Second rating agency cuts UK outlook in wake of mini-Budget

The UK’s credit rating came under further threat on Wednesday as Fitch put the country on a “negative” outlook while giving a damning verdict on the government’s fiscal policy and political credibility.

The rating agency maintained the UK’s AA- investment grade but warned that the outlook was now negative rather than stable, mirroring the action taken last week by its peer S&P.

Fitch said the large, unfunded tax cuts announced as part of the government’s mini-Budget — without any independent evaluation of their impact — could lead to a significant increase in deficits in the medium term, while creating an immediate tension between monetary and fiscal policy given high inflation. This had hit market confidence and the credibility of the policy framework.
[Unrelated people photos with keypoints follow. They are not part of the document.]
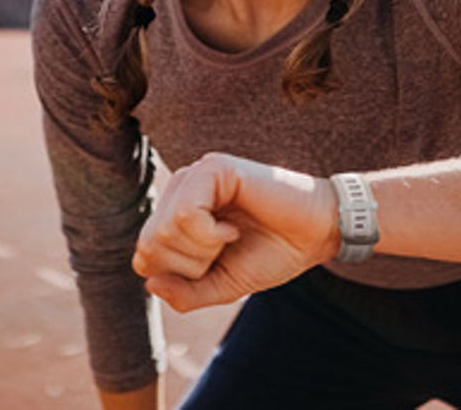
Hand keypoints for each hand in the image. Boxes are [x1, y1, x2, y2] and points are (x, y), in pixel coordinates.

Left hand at [131, 152, 339, 311]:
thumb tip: (151, 283)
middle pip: (149, 243)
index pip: (143, 255)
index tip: (214, 265)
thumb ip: (185, 293)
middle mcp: (182, 189)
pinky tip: (232, 227)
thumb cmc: (272, 253)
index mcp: (177, 213)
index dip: (178, 276)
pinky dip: (208, 234)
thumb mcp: (222, 285)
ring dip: (201, 249)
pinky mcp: (215, 167)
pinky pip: (185, 214)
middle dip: (189, 265)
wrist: (317, 233)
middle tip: (223, 250)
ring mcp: (196, 175)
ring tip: (230, 236)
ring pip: (163, 229)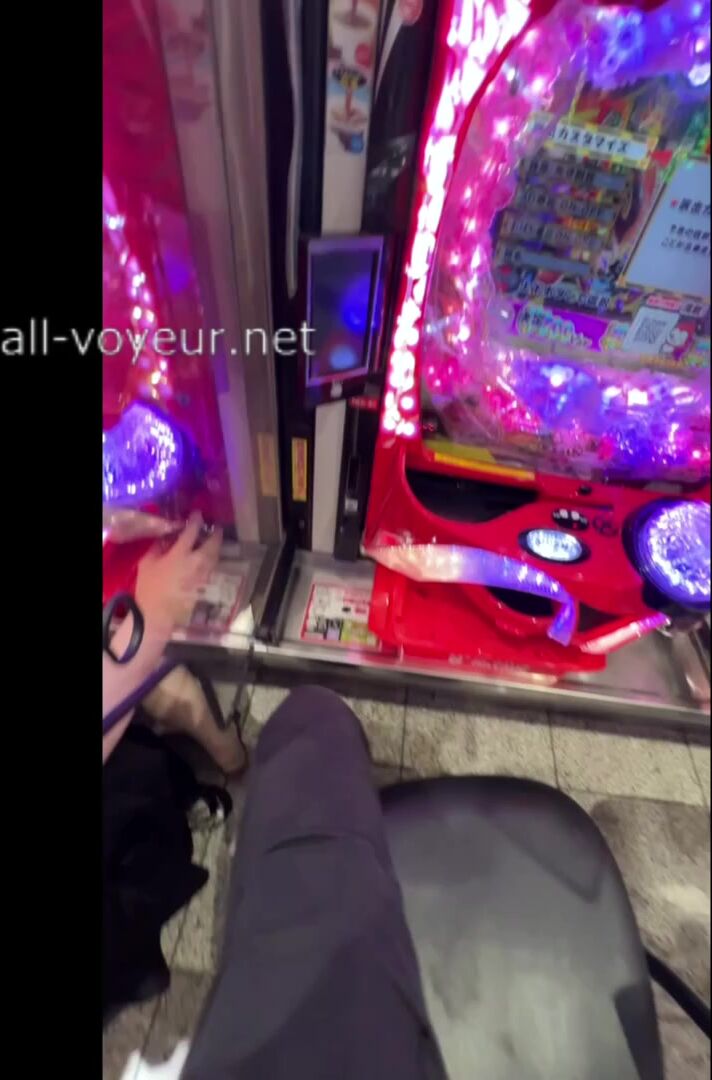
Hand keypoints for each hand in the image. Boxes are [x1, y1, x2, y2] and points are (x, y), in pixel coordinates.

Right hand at [135, 512, 222, 636]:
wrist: (156, 613)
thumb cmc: (149, 587)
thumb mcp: (147, 563)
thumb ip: (157, 547)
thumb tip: (165, 538)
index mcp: (180, 554)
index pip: (192, 532)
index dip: (196, 520)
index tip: (198, 513)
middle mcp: (196, 562)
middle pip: (212, 544)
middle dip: (216, 534)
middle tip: (216, 527)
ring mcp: (202, 575)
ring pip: (214, 557)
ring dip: (216, 547)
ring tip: (214, 541)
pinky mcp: (203, 585)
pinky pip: (211, 568)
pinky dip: (212, 559)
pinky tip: (208, 558)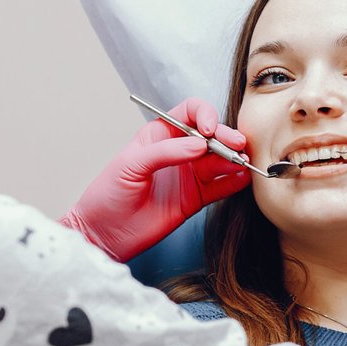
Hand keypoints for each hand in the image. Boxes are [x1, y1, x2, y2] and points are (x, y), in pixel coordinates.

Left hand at [60, 98, 250, 261]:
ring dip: (234, 159)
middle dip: (226, 138)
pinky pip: (221, 187)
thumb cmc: (108, 194)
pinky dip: (234, 182)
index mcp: (160, 135)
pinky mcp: (195, 199)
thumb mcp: (130, 165)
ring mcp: (188, 175)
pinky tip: (242, 180)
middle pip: (211, 136)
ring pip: (220, 160)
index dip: (204, 115)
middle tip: (237, 146)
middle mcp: (178, 151)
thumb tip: (200, 145)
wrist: (104, 233)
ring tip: (242, 163)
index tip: (208, 130)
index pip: (190, 113)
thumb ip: (165, 153)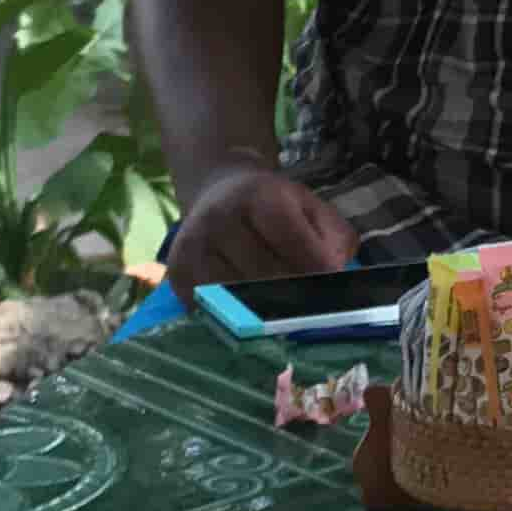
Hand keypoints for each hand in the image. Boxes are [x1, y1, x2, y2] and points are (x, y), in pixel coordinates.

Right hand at [164, 157, 356, 299]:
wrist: (221, 192)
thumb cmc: (276, 208)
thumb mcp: (313, 210)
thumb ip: (333, 241)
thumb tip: (332, 279)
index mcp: (260, 196)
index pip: (291, 241)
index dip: (315, 272)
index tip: (332, 293)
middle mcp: (221, 216)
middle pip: (264, 275)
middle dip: (292, 297)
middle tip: (308, 311)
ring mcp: (194, 244)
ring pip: (235, 297)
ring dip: (262, 312)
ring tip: (278, 312)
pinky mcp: (178, 270)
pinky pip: (209, 308)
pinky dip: (232, 318)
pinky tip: (246, 312)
The rating agency’s statement made it clear that the U-turn the government made this week, scrapping its plan to abolish the 45p top rate of income tax, would not be enough to repair the damage done by its initial announcements, and by chancellor Kwasi Kwarteng’s subsequent hints that he was minded to cut taxes further while changing fiscal rules that had been set only in January.

Instead, the poor reception that the measures had been given by voters and investors alike would make it harder for ministers to pursue any course, the agency argued. “The reportedly negative impact of the tax package, and the related financial market volatility, on public opinion and the government’s weakened political capital could further undermine the credibility of and support for the government’s fiscal strategy.”

Credit rating agencies have lost some of their power since the 2008-09 financial crisis, when they failed to warn of the risk in many complex products they had given triple-A ratings. But their sovereign ratings are still closely watched.

Fitch issued its statement just hours after UK prime minister Liz Truss sought to reassure financial markets that she was committed to fiscal discipline, pledging at the Conservative party conference to keep an “iron grip” on public finances and bring down debt as a proportion of national income.

But the rating agency underlined the difficulties the chancellor will face in convincing markets that he can pay for his tax cuts through either stronger growth or lower public spending.

The government had not yet explained how it would tackle the long-term structural challenges holding back growth, it said, and spending pressures would remain strong, because of high inflation in the near term and longer-term strains on education, health and social care.

Fitch estimated that without measures to offset the tax cuts, the UK’s government deficit would rise to 8.8 per cent of GDP in 2023 — compared with the average of 2 per cent for other country’s with similar credit ratings. Government debt would rise to 109 per cent of GDP, and interest payments on government debt would be almost 10 per cent of government revenues in 2024.